2018 saw the end of a remarkable feat for Turner, who for his first four NEAFL seasons was the main ruckman for the winner of the NEAFL MVP award that year.

Turner won the hit-outs for Matt Payne (Aspley, 2014 and 2016), Tom Young (Uni, 2015) and Jordan Keras (2018), an anomaly that he’s not shy to remind his former teammates about.

The Sharks set their goal for 2019 to go back-to-back, and with a watertight grip on second spot in the last week of regular matches it’s well within reach for the Sharks, making for an excitingly different atmosphere at Fankhauser Reserve.

“We’ve had a pretty good run, it’s felt a lot longer this year, a lot tougher, every game’s felt different from last year. Purely for the fact that every time we turn the corner another team is trying to knock us off as you expect after winning the flag last year,” Turner said.

Five years and 100 games on from his NEAFL debut, Jed Turner still has a drive for success at Southport but feels that the evolution of his own personal life has seen his desire for success evolve in the midst of his other endeavours.

Life’s changed for me a fair bit for me since then (2014),” he said.

“I’ve moved out of home, I’m married, I have a business, so my responsibilities have changed drastically, so it is a juggling act for me."

Turner’s life he admits can become draining, but the off-field rewards he’s able to reap make it all worth it.

“I definitely do have a lot of blokes I keep in touch with from Uni and Aspley,” he said.

“You build such great relationships with blokes, and become such great mates.
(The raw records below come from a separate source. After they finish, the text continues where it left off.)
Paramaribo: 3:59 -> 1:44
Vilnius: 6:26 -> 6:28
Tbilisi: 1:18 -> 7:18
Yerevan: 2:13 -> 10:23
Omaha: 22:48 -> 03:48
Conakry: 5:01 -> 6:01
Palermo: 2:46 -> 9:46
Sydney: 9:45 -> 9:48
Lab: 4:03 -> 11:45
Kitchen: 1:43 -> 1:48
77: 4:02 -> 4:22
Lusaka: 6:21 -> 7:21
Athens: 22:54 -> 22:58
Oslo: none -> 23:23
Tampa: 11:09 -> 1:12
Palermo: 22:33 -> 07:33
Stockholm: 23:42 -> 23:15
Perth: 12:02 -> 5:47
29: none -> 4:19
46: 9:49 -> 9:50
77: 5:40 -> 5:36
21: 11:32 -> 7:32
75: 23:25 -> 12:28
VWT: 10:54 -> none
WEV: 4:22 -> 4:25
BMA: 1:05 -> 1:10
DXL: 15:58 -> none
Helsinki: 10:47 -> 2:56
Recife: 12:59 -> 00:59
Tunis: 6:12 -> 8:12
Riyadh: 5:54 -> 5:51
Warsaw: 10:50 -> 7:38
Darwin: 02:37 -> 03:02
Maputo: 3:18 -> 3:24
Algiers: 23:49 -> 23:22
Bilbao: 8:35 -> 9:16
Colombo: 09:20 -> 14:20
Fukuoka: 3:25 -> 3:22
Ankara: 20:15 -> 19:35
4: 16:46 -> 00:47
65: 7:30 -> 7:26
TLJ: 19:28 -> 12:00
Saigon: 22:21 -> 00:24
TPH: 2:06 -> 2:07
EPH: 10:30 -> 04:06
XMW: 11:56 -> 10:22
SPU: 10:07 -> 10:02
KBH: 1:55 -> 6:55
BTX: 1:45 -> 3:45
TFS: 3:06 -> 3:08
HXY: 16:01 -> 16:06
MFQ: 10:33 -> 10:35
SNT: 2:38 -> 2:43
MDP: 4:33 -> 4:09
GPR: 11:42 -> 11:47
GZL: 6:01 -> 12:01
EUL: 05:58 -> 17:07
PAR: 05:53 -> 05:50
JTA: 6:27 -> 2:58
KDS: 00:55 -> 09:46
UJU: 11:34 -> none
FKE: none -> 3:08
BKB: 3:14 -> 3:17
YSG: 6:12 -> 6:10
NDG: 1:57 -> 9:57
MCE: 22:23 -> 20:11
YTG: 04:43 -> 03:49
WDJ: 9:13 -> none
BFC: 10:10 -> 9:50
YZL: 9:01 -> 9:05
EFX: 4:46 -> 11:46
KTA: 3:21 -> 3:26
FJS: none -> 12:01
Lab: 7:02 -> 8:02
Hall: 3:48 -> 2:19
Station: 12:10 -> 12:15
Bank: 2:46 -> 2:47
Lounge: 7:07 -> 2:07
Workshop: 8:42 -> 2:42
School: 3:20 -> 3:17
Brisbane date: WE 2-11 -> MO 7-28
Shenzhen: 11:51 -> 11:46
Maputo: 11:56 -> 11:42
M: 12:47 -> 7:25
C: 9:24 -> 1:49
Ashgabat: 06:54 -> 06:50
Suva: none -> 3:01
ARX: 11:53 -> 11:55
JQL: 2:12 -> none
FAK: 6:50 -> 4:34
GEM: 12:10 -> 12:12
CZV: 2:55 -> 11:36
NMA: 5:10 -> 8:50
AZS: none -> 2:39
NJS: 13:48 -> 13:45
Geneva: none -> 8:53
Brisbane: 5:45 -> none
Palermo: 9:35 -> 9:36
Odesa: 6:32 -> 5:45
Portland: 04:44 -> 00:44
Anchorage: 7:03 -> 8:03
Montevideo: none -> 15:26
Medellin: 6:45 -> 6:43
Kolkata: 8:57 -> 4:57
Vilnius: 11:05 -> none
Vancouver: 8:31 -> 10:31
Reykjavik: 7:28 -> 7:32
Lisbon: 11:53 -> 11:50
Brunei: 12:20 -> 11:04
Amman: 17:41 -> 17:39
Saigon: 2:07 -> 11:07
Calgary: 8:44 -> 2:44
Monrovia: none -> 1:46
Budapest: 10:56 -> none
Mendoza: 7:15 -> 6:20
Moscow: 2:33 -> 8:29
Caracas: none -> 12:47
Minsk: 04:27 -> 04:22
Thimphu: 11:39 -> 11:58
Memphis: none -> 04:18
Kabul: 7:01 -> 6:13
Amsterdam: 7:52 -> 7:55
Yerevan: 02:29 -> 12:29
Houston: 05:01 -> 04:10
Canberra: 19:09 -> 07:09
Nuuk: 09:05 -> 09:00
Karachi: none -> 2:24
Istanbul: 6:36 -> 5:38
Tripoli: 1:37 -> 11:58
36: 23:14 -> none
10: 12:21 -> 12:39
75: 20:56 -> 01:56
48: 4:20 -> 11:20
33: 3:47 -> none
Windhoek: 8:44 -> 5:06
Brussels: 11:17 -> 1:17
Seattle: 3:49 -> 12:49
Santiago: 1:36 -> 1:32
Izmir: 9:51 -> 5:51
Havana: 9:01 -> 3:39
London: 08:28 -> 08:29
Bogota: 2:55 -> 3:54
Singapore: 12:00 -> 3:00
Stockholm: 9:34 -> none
It’s always something I’ll look back on and cherish. As much as you want to kill them when you’re playing against them, you can’t wait to shake their hand and have a beer with them afterwards and chat, see how life is.”

With his days typically starting at 4am for work, and ending late that evening after training most days, Turner believes his commitment to the club is well-rewarded in being able to repay and thank stalwarts of Southport with on-field success.

As for his own personal achievement of 100 games, Turner says a bit of reflection this week has made him realise how far he’s come.

“I never really thought of it. I always saw people get their 100th and stuff and thought, ‘oh that’s pretty cool’ but never thought it was that big of a deal,” he said.

"It was never something that played on my mind as a big accomplishment or something I wanted to achieve. But over the last couple of days thinking of it, having it in the back of my mind, it is something that I am proud of.

“I never really went too far with basketball, but with footy - to be able to play at such a high level is such an enjoyable thing, you can take it for granted sometimes. Most weekends you jump on a plane to play footy somewhere with 22 of your best mates. It’s something that after a few years just becomes the normal. 

“When you think about it you go ‘wow, it’s pretty special to be able to that.’ To be able to do it for as long as I have and to as much success as I have, it something that I am really proud of.”